Successful industrial recruitment can boost a regional economy, providing new jobs, added income to the community and the possibility for an extended regional supply chain. For example, the $1.2 billion Toyota manufacturing facility in San Antonio injected a huge economic stimulus to the Texas and San Antonio economies. But plant locations are rare and often come with commitments for large taxpayer subsidies. As such, recruitment efforts should be viewed as secondary strategies for expanding a regional economy and not as the long-term approach to regional job creation, community income gains or wealth accumulation. Futurists argue that many of the most important products and services for the coming decade have yet to be invented. Emerging, breakthrough, enabling and potentially disruptive technologies may have long time horizons before their economic impacts are manifest.
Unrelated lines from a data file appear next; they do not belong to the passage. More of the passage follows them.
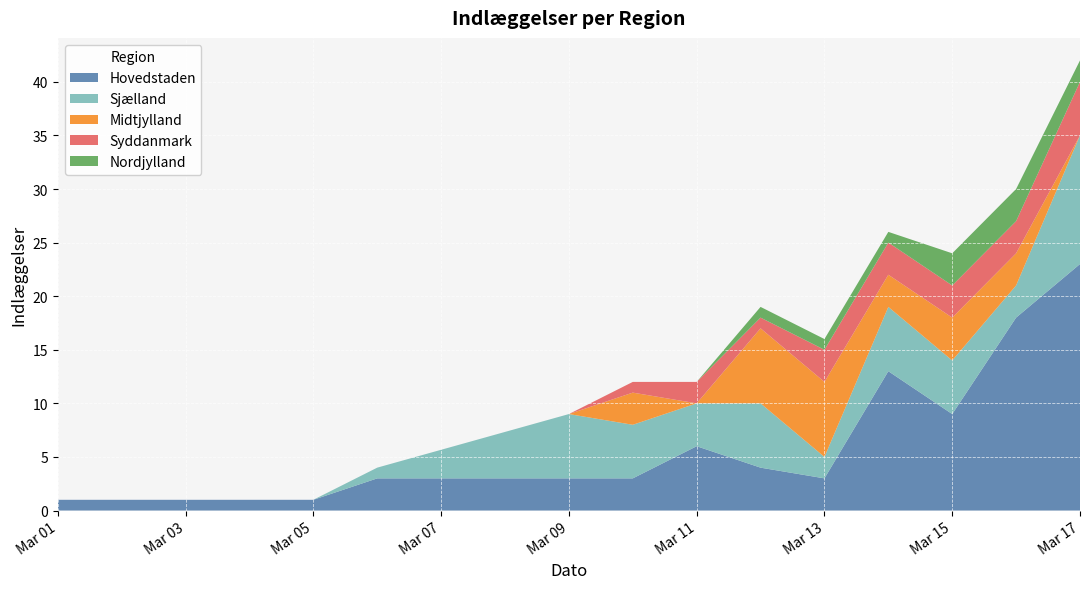

At which category is the sum across all series the highest?

Mar 17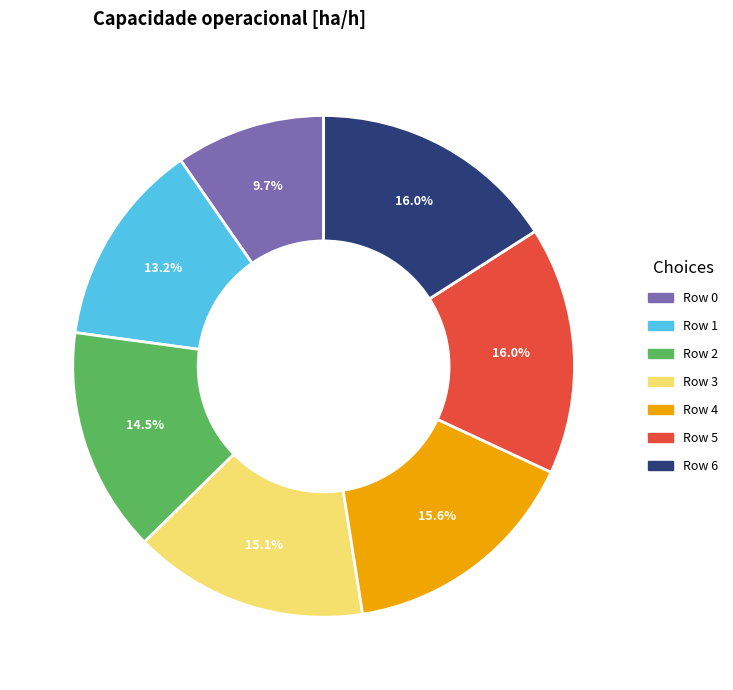

The Row 6 slice represents 27% of the pie. True or false?

False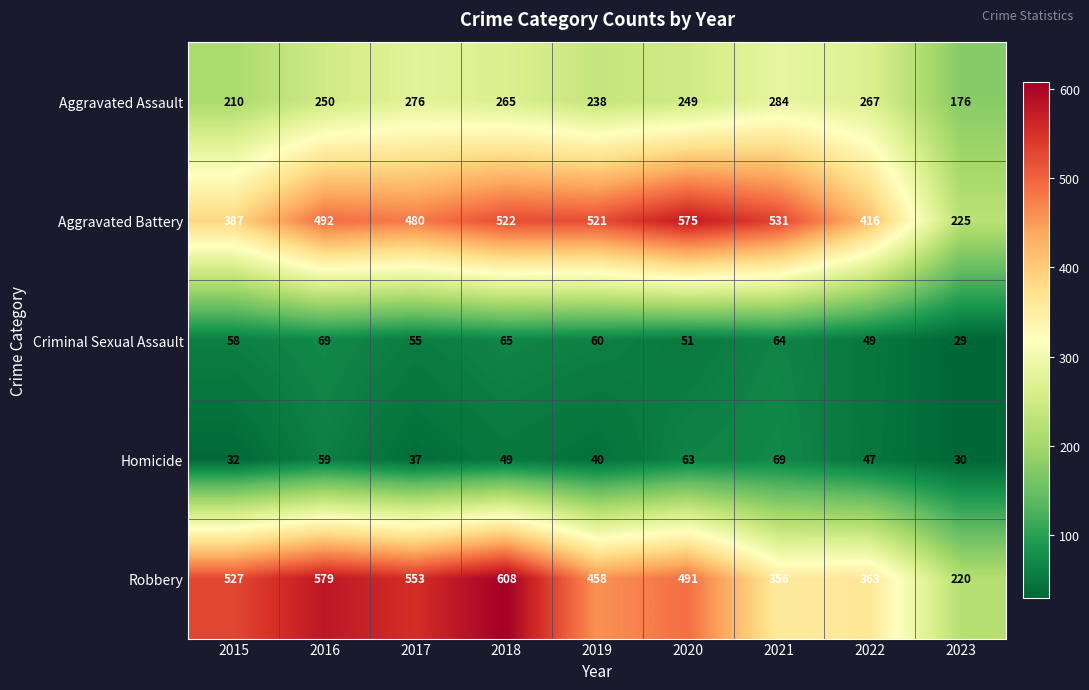

Which label corresponds to the smallest value in the chart?

2023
Some technologies, but not all, will result in job creation. Others may enhance the productivity of each worker and thereby increase output, sales, profits and wealth accumulation for the company, while creating few if any jobs in the local community. Job creation and small business investment are not necessarily synonymous. A fundamental distinction exists between the objectives of workforce preparation and economic development. Workforce development ensures the availability of skilled labor to meet employment demand. And it ensures that job seekers have the

skills they need to reach their full earnings potential through employment resilience and career advancement planning. Economic development, on the other hand, is more about increasing (or at least sustaining) the flow of money into a region. While job creation is clearly a desired goal, not all economic development initiatives result in considerable job creation or increased employment demand. While emerging technologies (e.g., nanotechnology) will affect the economic landscape in significant ways, the number of regional jobs likely to arise, especially early in the product life cycle, should be a consideration before investing community resources in the workforce preparation aspects of an initiative. There may not be a guarantee that jobs will be available immediately for new workforce entrants, displaced workers or other job seekers. Investments in research and development, entrepreneurship, innovation and technology transfer may generate significant economic results but little measurable job creation. Before economic developers, elected officials and local workforce board members approve spending of public dollars they need to consider product life cycles. Jobs are tied to product life cycles, and product life cycles and job life cycles are evolving faster in the global economy. Consideration of the job creation potential and the life cycle of products promulgated by newly recruited companies or start-up businesses should be a part of any tax abatement strategy or public concession, such as education and training or infrastructure.